Tentara Belanda yang menjadikan Minahasa sebagai basisnya yang kuat untuk menyerang Republik Indonesia yang berpusat di Yogya, malah harus menyerahkan diri kepada TRISU-Taulu di Teling.
Peristiwa 14 Februari 1946 di Manado tercatat dalam sejarah dunia, karena wakil Sekutu-Inggris di Makassar Col Purcell menyatakan pada 24 Februari 1946 di Teling-Manado ‘bahwa pada hari ini tentara Sekutu menyatakan perang dengan kekuasaan Sulawesi-Utara (Lapian-Taulu).
Sulawesi Utara sudah dianggapnya suatu negara merdeka yang memiliki wilayah, pemerintah, tentara dan rakyatnya sendiri secara utuh dari 14 Februari tetapi akhirnya menyerah kalah pada 11 Maret 1946.

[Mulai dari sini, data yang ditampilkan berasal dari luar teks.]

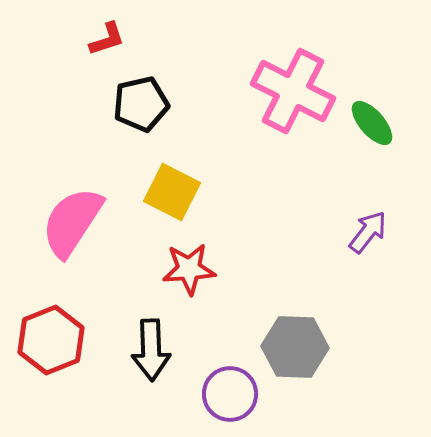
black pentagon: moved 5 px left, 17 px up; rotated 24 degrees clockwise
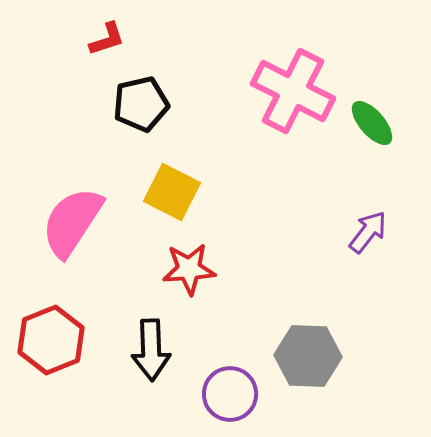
gray hexagon: moved 13 px right, 9 px down
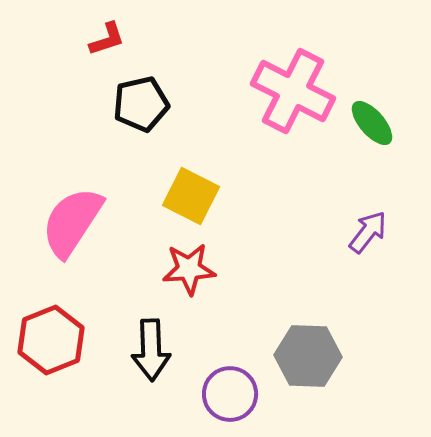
yellow square: moved 19 px right, 4 px down
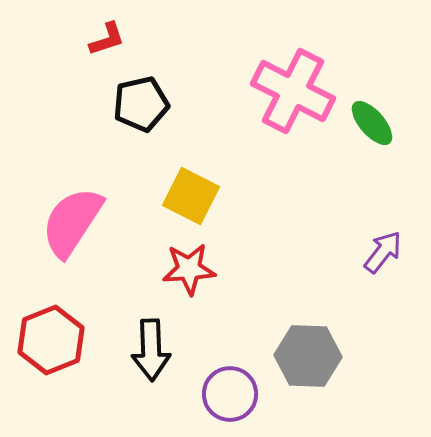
purple arrow: moved 15 px right, 20 px down
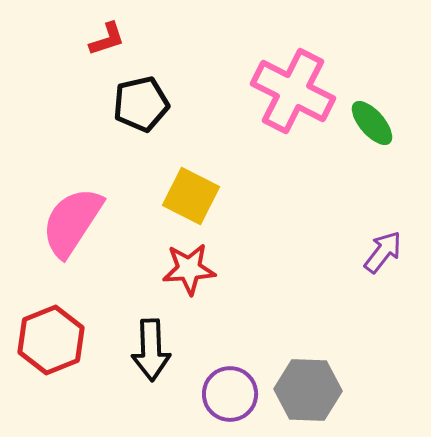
gray hexagon: moved 34 px down
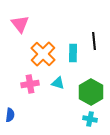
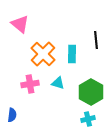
pink triangle: rotated 12 degrees counterclockwise
black line: moved 2 px right, 1 px up
cyan rectangle: moved 1 px left, 1 px down
blue semicircle: moved 2 px right
cyan cross: moved 2 px left; rotated 24 degrees counterclockwise
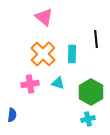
pink triangle: moved 24 px right, 7 px up
black line: moved 1 px up
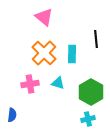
orange cross: moved 1 px right, 1 px up
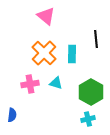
pink triangle: moved 2 px right, 1 px up
cyan triangle: moved 2 px left
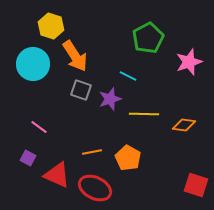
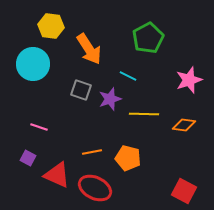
yellow hexagon: rotated 10 degrees counterclockwise
orange arrow: moved 14 px right, 7 px up
pink star: moved 18 px down
pink line: rotated 18 degrees counterclockwise
orange pentagon: rotated 15 degrees counterclockwise
red square: moved 12 px left, 6 px down; rotated 10 degrees clockwise
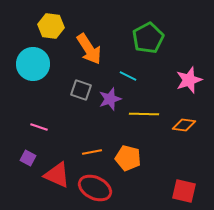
red square: rotated 15 degrees counterclockwise
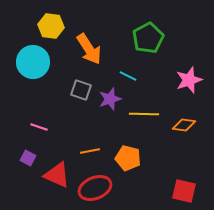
cyan circle: moved 2 px up
orange line: moved 2 px left, 1 px up
red ellipse: rotated 48 degrees counterclockwise
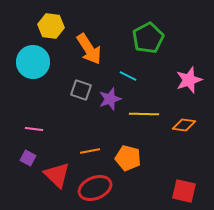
pink line: moved 5 px left, 2 px down; rotated 12 degrees counterclockwise
red triangle: rotated 20 degrees clockwise
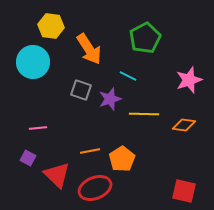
green pentagon: moved 3 px left
pink line: moved 4 px right, 1 px up; rotated 12 degrees counterclockwise
orange pentagon: moved 6 px left, 1 px down; rotated 25 degrees clockwise
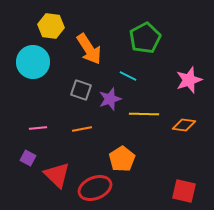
orange line: moved 8 px left, 22 px up
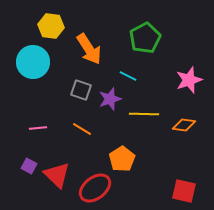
orange line: rotated 42 degrees clockwise
purple square: moved 1 px right, 8 px down
red ellipse: rotated 16 degrees counterclockwise
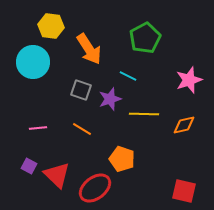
orange diamond: rotated 20 degrees counterclockwise
orange pentagon: rotated 20 degrees counterclockwise
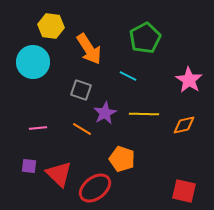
pink star: rotated 20 degrees counterclockwise
purple star: moved 5 px left, 14 px down; rotated 10 degrees counterclockwise
purple square: rotated 21 degrees counterclockwise
red triangle: moved 2 px right, 1 px up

Selama perang kemerdekaan RI dari 1945-1949, hanya kudeta 14 Februari 1946 yang berhasil merebut kekuasaan Belanda dan menggantikannya dengan suatu pemerintahan nasional yang merdeka di bawah pimpinan Lapian-Taulu. Semua pejabat Belanda NICA-KNIL ditangkap, ditawan dan dideportasi ke Morotai.
"Di tahun 1946-1948 sesuai perjanjian Linggarjati dan Renville oleh kedua pihak RI dan Belanda, wilayah nusantara yang di luar Jawa-Sumatera tidak termasuk dalam kekuasaan RI yang berpusat di Yogya, namun pemerintah Merah-Putih Lapian-Taulu pada 22 Februari 1946 menyatakan dalam rapat umum di Lapangan Tikala Manado, bahwa Sulawesi Utara adalah bagian dari NKRI yang berpusat di Yogya," tulis Ben Wowor.
Peristiwa Merah-Putih di Sulawesi Utara meliputi seluruh perjuangan kemerdekaan di daerah Gorontalo, Bolaang Mongondow, Manado, Minahasa dan Sangir-Talaud yang dinyatakan oleh Bung Karno dipusatkan pada 14 Februari sebagai Hari Sulawesi Utara.
Hal ini dilandasi pada fakta di Sulawesi Utara sendiri, karena pada saat itu tokoh-tokoh perintis kemerdekaan di daerah, Nani Wartabone, Raja Manoppo, OH Pantouw, GEDA Dauhan berada dan turut serta dalam menegakkan kemerdekaan Merah Putih di Manado.
LN Palar wakil Indonesia di PBB menyatakan sendiri bahwa RI diperjuangkan oleh seluruh bangsa Indonesia, termasuk rakyat Sulawesi Utara, buktinya dengan peristiwa Merah-Putih di Manado, seraya membantah Wakil Belanda Kleffen yang berargumentasi bahwa perjuangan kemerdekaan RI hanya untuk Jawa dan Sumatera.